IF he's willing to take the OLE it's good for men's health anyway so it would harm nothing if he's interested.

trifecta
February 23rd, 2016, 02:16 PM
OLE might be good but I think making up lists and proposals, going over everything multiple times, and making sure every I is dotted and T is crossed is probably bad for a pink sway.

1moregirl
February 24th, 2016, 03:46 AM
OLE. Ok - will see what he says. No he hasn't signed it yet. I'm giving him a few more days to read it and take it all in. Plus, I have AF and been tired and cranky with it so don't want any discussions to get heated. I know it all sounds silly about the written proposal, but it was really just me putting my wants down on paper and a few things I can improve on to just help him swing my way. ;) we'll see. Hopefully he comes round and hopefully this all bloody works.

maidentomother
February 24th, 2016, 11:06 AM
Honestly, I strongly recommend you focus most on 1. Keeping your husband happy and 2. The sway tactics that REALLY work, I.e. diet and exercise. I'd go completely vegetarian and definitely cut out all red meat.
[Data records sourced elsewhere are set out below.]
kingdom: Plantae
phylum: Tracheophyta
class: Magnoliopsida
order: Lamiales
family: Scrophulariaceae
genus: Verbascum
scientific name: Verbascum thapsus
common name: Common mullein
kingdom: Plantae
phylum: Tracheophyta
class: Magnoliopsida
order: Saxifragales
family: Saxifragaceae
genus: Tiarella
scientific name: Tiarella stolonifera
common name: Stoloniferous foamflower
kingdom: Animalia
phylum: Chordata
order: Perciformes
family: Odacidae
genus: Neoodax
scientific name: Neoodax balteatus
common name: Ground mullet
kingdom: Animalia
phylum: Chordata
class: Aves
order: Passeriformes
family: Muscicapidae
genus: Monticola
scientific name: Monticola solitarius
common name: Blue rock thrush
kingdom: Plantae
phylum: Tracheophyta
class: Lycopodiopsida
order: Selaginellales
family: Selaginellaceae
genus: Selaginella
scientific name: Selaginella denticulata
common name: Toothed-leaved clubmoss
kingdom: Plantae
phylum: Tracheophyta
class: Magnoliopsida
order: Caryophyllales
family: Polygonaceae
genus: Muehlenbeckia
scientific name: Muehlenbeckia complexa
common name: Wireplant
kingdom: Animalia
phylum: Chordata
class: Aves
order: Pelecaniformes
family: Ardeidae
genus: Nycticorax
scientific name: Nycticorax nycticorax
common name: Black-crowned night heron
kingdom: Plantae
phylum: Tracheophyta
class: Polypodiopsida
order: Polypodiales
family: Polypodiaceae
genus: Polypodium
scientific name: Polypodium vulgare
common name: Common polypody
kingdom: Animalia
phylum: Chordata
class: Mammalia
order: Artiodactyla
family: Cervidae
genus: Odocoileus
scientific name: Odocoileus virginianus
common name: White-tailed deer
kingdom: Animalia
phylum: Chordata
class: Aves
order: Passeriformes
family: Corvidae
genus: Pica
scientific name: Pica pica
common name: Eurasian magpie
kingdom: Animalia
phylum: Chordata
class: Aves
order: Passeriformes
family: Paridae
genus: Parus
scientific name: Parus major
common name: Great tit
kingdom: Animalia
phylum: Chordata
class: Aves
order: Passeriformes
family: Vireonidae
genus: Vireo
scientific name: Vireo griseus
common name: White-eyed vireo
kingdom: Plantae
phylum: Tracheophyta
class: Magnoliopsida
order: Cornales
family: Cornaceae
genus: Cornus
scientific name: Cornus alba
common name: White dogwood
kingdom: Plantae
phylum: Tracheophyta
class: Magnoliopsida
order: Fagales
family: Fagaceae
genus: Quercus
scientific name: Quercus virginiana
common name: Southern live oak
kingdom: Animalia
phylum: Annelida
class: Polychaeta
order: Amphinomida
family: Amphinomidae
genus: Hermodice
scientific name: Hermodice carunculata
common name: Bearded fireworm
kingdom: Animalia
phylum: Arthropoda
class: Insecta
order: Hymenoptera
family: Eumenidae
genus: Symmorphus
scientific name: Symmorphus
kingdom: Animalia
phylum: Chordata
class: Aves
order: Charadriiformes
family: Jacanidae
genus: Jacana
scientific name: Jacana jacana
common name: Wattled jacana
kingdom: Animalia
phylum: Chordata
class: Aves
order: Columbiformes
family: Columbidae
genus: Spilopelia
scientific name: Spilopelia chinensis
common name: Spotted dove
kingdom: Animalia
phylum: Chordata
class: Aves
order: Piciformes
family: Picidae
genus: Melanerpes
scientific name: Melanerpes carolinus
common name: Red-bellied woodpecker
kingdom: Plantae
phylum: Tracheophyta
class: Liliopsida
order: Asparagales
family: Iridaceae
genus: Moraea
I think diet sways in men too so if he doesn't mind have him eat what you do.

1moregirl
February 24th, 2016, 05:27 PM
Thanks Maiden. We only eat red meat twice a week, or once a week if we are having a meal of fish. I have been a bit skAck on diet lately and I find it really difficult to go without snacks as I end up feeling weak, sick and get the shakes. I must try to have fruit or yoghurt as a snack instead of a bickie. And I must do more exercise, including pelvic floor ones and I think I still have a slight gap in tummy muscles from last pregnancy. Will work on that starting from now.